#### Exercise brief
Which lines of the entries below include "pixels"? List them all.

__________________________________________________

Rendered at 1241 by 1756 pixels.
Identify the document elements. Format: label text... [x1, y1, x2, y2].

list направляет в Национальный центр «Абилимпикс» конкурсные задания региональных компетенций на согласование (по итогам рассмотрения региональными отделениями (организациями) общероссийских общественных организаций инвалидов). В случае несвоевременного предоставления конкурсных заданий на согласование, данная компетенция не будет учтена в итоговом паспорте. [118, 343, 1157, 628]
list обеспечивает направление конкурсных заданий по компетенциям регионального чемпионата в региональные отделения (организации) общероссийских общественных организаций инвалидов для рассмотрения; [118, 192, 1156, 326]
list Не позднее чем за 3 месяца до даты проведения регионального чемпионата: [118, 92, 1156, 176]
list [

__________________________________________________

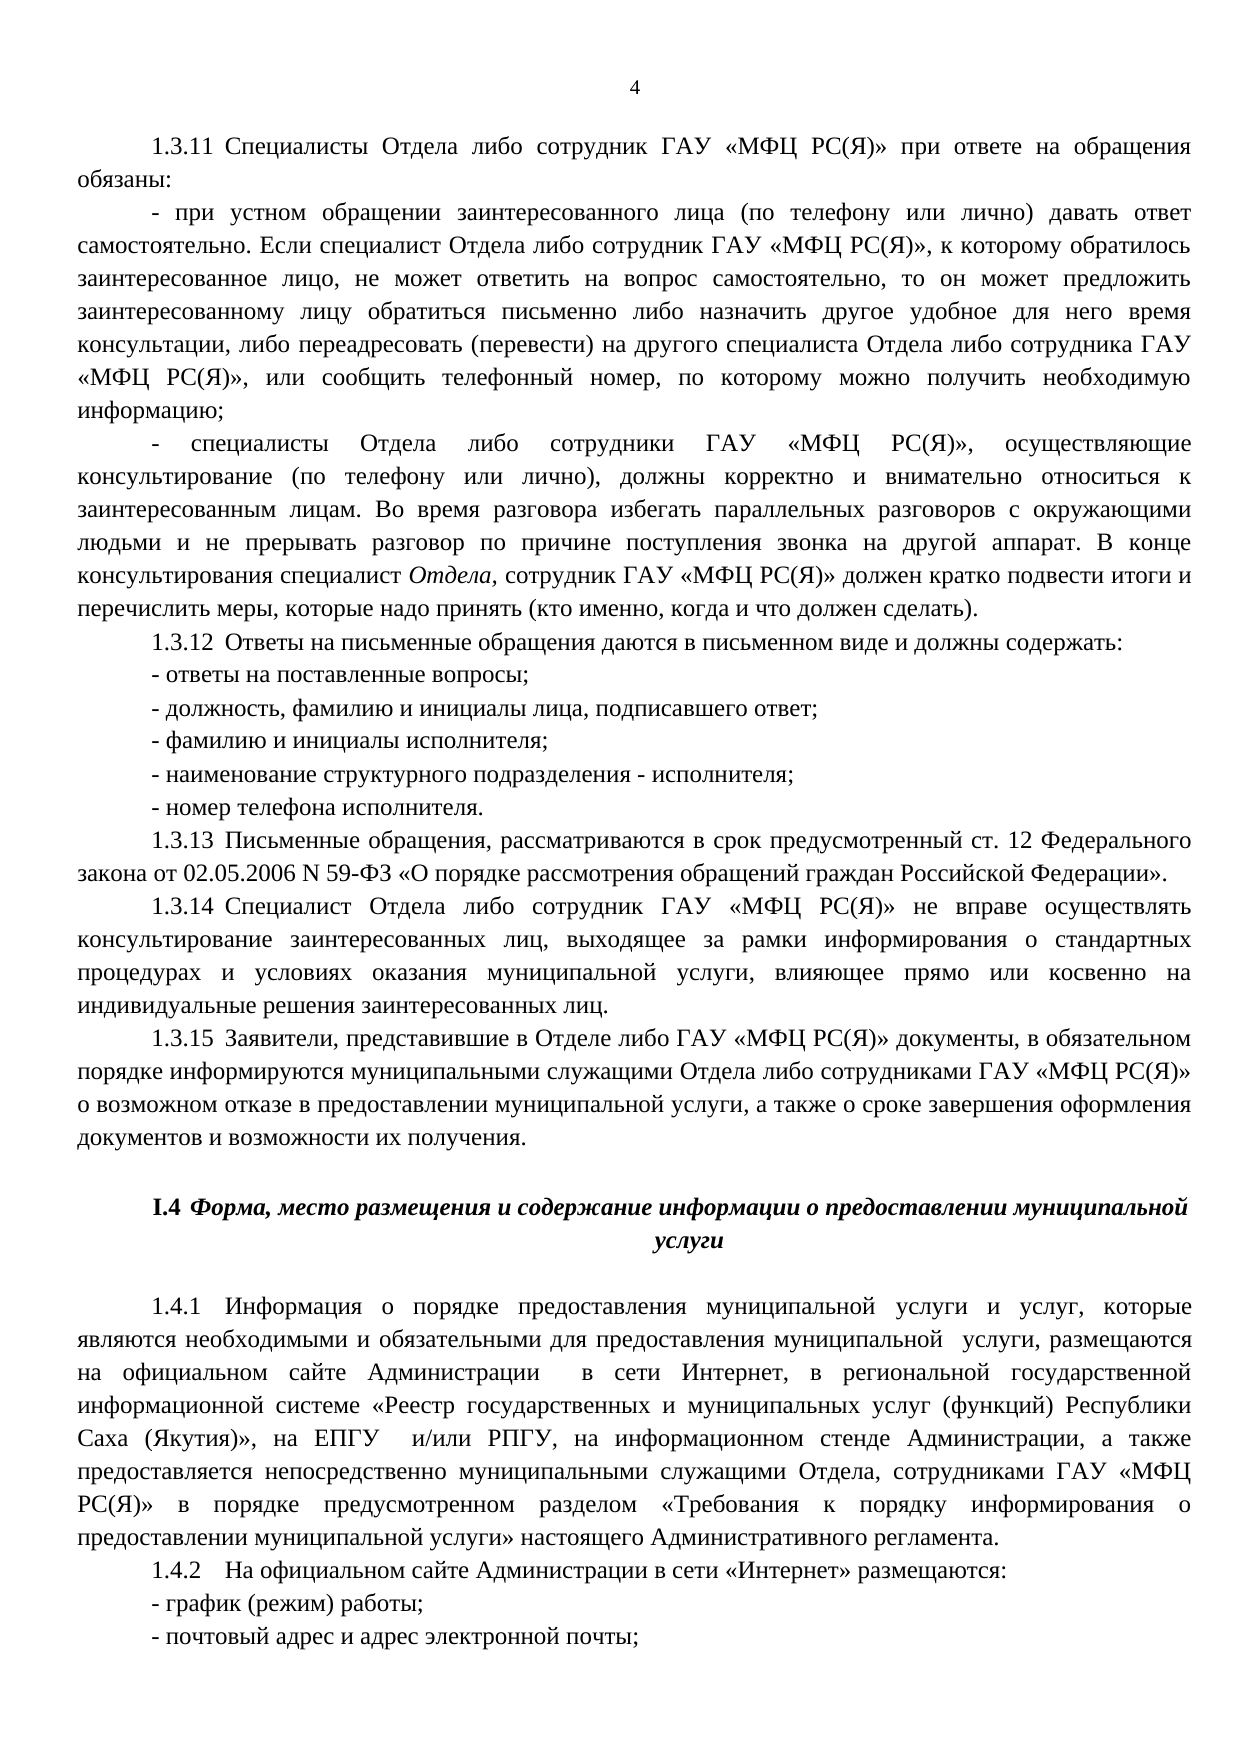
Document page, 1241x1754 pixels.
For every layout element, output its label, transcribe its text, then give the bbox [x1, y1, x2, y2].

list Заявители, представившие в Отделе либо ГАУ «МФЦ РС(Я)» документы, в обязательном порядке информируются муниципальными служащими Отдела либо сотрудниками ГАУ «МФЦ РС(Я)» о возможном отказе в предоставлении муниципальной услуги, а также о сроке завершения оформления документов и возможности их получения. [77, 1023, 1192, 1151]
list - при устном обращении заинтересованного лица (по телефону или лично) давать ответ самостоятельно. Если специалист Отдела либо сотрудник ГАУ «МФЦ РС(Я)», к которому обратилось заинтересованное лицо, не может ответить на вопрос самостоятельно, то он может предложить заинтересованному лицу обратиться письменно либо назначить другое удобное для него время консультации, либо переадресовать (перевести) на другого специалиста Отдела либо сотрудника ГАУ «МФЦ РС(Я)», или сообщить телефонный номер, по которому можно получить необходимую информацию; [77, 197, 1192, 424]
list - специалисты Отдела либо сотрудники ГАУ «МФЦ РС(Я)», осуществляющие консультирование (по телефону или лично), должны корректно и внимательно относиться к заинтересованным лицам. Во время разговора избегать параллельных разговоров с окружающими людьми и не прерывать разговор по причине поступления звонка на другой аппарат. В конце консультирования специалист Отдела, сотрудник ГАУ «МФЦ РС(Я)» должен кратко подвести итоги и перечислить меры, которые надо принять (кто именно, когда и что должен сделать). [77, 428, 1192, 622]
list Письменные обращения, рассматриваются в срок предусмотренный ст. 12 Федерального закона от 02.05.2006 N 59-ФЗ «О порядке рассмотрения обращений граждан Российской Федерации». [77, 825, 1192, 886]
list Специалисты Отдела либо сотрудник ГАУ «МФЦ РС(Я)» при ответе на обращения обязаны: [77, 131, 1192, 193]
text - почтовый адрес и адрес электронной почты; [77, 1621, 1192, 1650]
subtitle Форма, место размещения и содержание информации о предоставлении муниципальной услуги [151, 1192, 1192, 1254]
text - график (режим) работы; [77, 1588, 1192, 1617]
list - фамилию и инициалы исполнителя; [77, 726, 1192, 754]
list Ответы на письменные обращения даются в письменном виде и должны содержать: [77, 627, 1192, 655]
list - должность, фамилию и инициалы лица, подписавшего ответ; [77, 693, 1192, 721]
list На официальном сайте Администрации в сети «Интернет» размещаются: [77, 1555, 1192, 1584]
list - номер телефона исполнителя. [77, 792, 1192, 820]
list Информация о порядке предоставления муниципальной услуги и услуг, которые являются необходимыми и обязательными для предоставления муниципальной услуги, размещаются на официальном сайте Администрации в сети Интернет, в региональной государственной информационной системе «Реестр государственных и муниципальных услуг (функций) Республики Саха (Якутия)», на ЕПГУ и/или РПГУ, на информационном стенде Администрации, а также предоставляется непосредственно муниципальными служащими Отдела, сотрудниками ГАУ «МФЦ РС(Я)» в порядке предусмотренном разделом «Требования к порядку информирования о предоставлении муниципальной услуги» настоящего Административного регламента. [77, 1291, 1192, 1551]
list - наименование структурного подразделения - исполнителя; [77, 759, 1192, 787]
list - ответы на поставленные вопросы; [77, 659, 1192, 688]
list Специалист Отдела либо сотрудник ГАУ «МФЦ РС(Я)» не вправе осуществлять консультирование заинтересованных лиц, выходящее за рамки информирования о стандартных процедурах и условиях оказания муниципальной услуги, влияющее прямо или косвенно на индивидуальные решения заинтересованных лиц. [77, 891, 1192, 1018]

__________________________________________________

#### Written response
Rendered at 1241 by 1756 pixels.
Document page, 1241x1754 pixels.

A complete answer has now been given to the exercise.